Suppose we take a type
inductive Eg
| A | B
- how do we show that
Eg.A <> Eg.B from first principles? (using only recursors?) - This is the same as showing
Eg.A = Eg.B -> False.
- First, some gadgets: congruence of function arguments:
-- path induction
def fun_functional (f : A → B) (x y : A) (EQ : x = y) : f x = f y :=
Eq.recOn EQ (motive := fun k K_EQ_X => f x = f k) rfl
def false_elim (f : False) : α := False.rec f (motive := fun _ => α)
- Key idea: create a type by using the recursors of
x, y such that when x = y we have True and when x <> y we have False. - Then, when given a proof that
Eg.A = Eg.B, we can go through the cases and we want to produce false, we can use Eq.rec on this type, and produce the inhabitant True.intro for the cases when they are equal. Then, path induction / the recursor for equality will give us an inhabitant of False, by promoting this to hold "in general".

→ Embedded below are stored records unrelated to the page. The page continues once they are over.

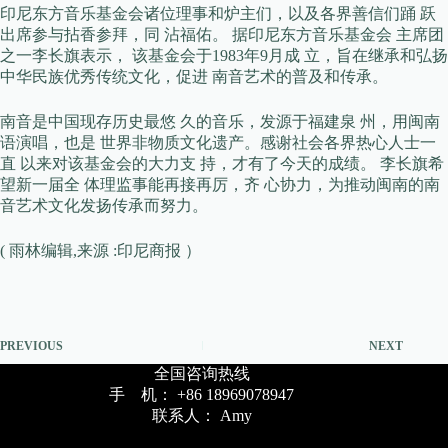
印尼东方音乐基金会诸位理事和炉主们，以及各界善信们踊 跃
出席参与拈香参拜，同 沾福佑。 据印尼东方音乐基金会 主席团
之一李长旗表示， 该基金会于1983年9月成 立，旨在继承和弘扬
中华民族优秀传统文化，促进 南音艺术的普及和传承。
南音是中国现存历史最悠 久的音乐，发源于福建泉 州，用闽南
语演唱，也是 世界非物质文化遗产。感谢社会各界热心人士一
直 以来对该基金会的大力支 持，才有了今天的成绩。 李长旗希
望新一届全 体理监事能再接再厉，齐 心协力，为推动闽南的南
音艺术文化发扬传承而努力。
( 雨林编辑,来源 :印尼商报 ）
PREVIOUS
NEXT
全国咨询热线
手 机： +86 18969078947
联系人： Amy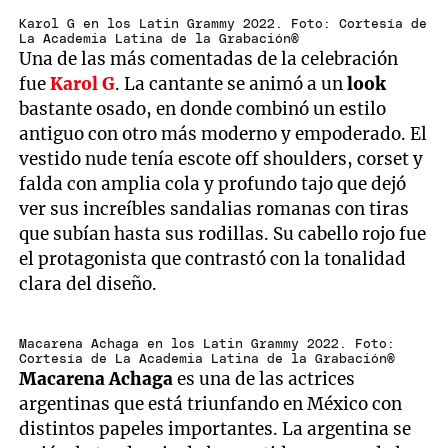
Karol G en los Latin Grammy 2022. Foto: Cortesía de
La Academia Latina de la Grabación®
Una de las más comentadas de la celebración
fue
Karol G
. La cantante se animó a un
look
bastante osado, en donde combinó un estilo
antiguo con otro más moderno y empoderado. El
vestido nude tenía escote off shoulders, corset y
falda con amplia cola y profundo tajo que dejó
ver sus increíbles sandalias romanas con tiras
que subían hasta sus rodillas. Su cabello rojo fue
el protagonista que contrastó con la tonalidad
clara del diseño.
Macarena Achaga en los Latin Grammy 2022. Foto:
Cortesía de La Academia Latina de la Grabación®
Macarena Achaga
es una de las actrices
argentinas que está triunfando en México con
distintos papeles importantes. La argentina se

abbrev Eg.noConfusionType' (x y : Eg) : Prop :=
x.casesOn (motive := fun _ => Prop)
(y.casesOn (motive := fun _ => Prop) True False)
(y.casesOn (motive := fun _ => Prop) False True)
- We show that this type is inhabited when
x = x.
abbrev Eg.noConfusionType'_inhabitant_rfl : Eg.noConfusionType' x x :=
x.casesOn True.intro True.intro
- We show that if
x <> y, then an inhabitant of Eg.noConfusionType' x y produces False.
abbrev Eg.def2 (x y : Eg) (NEQ: x ≠ y) (NC: Eg.noConfusionType' x y) : False :=
match H : x with
| .A =>
match K : y with
| .A => NEQ rfl
| .B => NC
| .B => match K : y with
| .A => NC
| .B => NEQ rfl
- How to translate the above into a raw formula?
Eg.rec (motive := fun x_1 =>
∀ (NEQ : x_1 ≠ y) (NC : Eg.noConfusionType' x_1 y), x = x_1 → (fun x NEQ NC => False) x_1 NEQ NC)
(fun NEQ NC H =>
Eg.rec (motive := fun x =>
∀ (NEQ : Eg.A ≠ x) (NC : Eg.noConfusionType' Eg.A x), y = x → (fun y NEQ NC => False) x NEQ NC)
(fun NEQ NC K => NEQ (Eq.refl Eg.A)) (fun NEQ NC K => NC) y NEQ NC (Eq.refl y))
(fun NEQ NC H =>
Eg.rec (motive := fun x =>
∀ (NEQ : Eg.B ≠ x) (NC : Eg.noConfusionType' Eg.B x), y = x → (fun y NEQ NC => False) x NEQ NC)
(fun NEQ NC K => NC) (fun NEQ NC K => NEQ (Eq.refl Eg.B)) y NEQ NC (Eq.refl y))
x NEQ NC (Eq.refl x)